As I may have mentioned, I have recently discovered a love for crap novels. It's the weirdest thing. I've been reading a perfectly decent horror book, Heart Shaped Box for months.
I got a history book on my Kindle about the Triangle Shirtwaist fire that I was quite excited about (because I get excited about shirtwaist fires) around Christmas and have barely made it through the first chapter.
I'm only halfway through Tess of the D'urbervilles, though I started it a month ago (although to be fair, I kind of stopped reading after Tess didn't tell Angel Clare her secret when she had the chance and I just didn't have the heart to go on - because I've loved Stephen King at his most ghastly, yet I'm terrified about the moment when Clare finds out about Tess' rape baby). Also, yes, I did pick up Tess because it's mentioned in Fifty Shades, so at least some good came of my obsession with it. Also, even though Christian sees Ana as the Tess character, it's clear that it is really Christian who is Tess - neglectful parents, terrible secret, taken advantage of at a young age, falls for an impossibly virtuous woman but tries to push her away because of his horrible past...). But I digress so much more than usual. It's entirely possible I'm not even get to my point.
My point being, I'm unable to choke down all this totally decent literature, yet I'm gobbling up smut and crap like McDonald's french fries. All of which is to explain why I'm in the middle of yet another Sookie Stackhouse novel when I should be reading this perfectly digestible book about the real life explosion that's serving as a partial model for the explosion at the center of the book I'm writing. Again, digressing.
So I'm reading Club Dead, the third of about one billion books in the Sookie Stackhouse series that served as the basis of the soft-core vampire porn series True Blood, and the narrator uses the expression the Big Bad.
What's interesting about that? Well, I was pretty sure, and now I've verified through Wikipedia and TVTropes.com, that the Big Bad was one of the many terms popularized or coined on the TV series Buffy the Vampire Slayer. Buffy was a series created by Joss Whedon, a TV and film writer whose credits include the upcoming Avengers movie, the TV series Firefly (which, if you have not seen, you should stop reading this post, run over to Netflix, watch the series in its entirety. Now.), Dollhouse, and bunches of other shows and movies that have inspired a cult following that makes Rocky Horror look like Mars Attacks.
Joss is a lover of words, both old and new, as you find in the neat literary references throughout the series. Buffy once remarks "this guy makes Godot look punctual." One episodes contains three minor characters, soldiers whose names are Young, Goodman, and Brown. At one point, Buffy asks a nun about how she likes "abjuring the sight of men," a reference to Twelfth Night, my favorite of Shakespeare's comedies.
But Joss does more than pay homage to master word crafters, he crafts some neat words and expressions of his own.
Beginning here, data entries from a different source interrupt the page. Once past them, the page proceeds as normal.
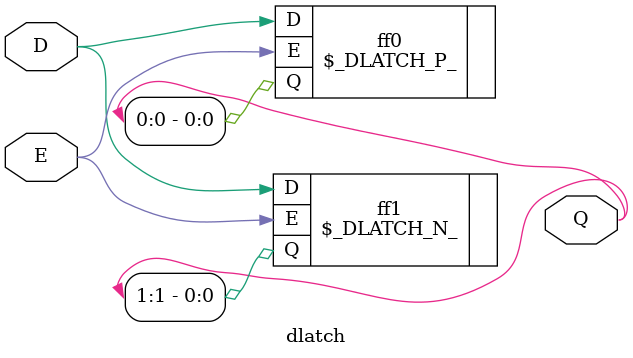
<source format=v>
module dlatch(input E, D, (* init = 2'h0 *) output [1:0] Q);
\$_DLATCH_P_ ff0 (.E(E), .D(D), .Q(Q[0]));
\$_DLATCH_N_ ff1 (.E(E), .D(D), .Q(Q[1]));
endmodule

</source>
According to the article Slayer Slang by Michael Adams found in Verbatim magazine, Buffy coinages include terms like sitch; mootville; and unh, a not-so-euphemistic euphemism for doing the diddy (also a Buffy coinage), a more euphemistic euphemism for sex.
He also introduces some fun portmanteaus, according to Slayer Slang by Michael Adams, like vamp-nap - to kidnap a vampire; Spuffy - the romantic pairing of characters Spike and Buffy; and slayground - a slayer's playground.
My favorite, by far, though, are what Adams refers to as CBSs, or Cute Buffy Sayings. Like when character Willow, angry at finding out about her friend Xander's new secret girlfriend, says "I'm going to call him. What's his number? Oh yeah, 1-800-I'm-Dating-A-Skanky-Ho." Or when Buffy, rejecting her role as the slayer says "I don't have a destiny. I'm destiny-free."
Oogly-booglies, a coinage and a CBS in one are monsters.
To "Hulk out" is to go into an uncontrollable rage. In a slightly more obscure reference, the "guestage" (hostage/houseguest) Andrew says of a character who had suddenly turned evil "she went all Dark Phoenix" (an X-Men reference). Note to Whedonites, that may not be a direct quote. It's late and I don't want to look it up.
Character Giles refers to the British as "the Nancy tribe."
After Willow comes out of the closet, she often repeats that she's "kinda gay."
Sexy ginger werewolf Oz, insults a guy's vocabulary by saying he's a "master of the single entendre."
And at one point, Buffy refers to a bunch of people who are trying to offer themselves to be eaten by vampires as an "all you can eat moron bar."
Neat stuff for what started as a teen drama with vampires.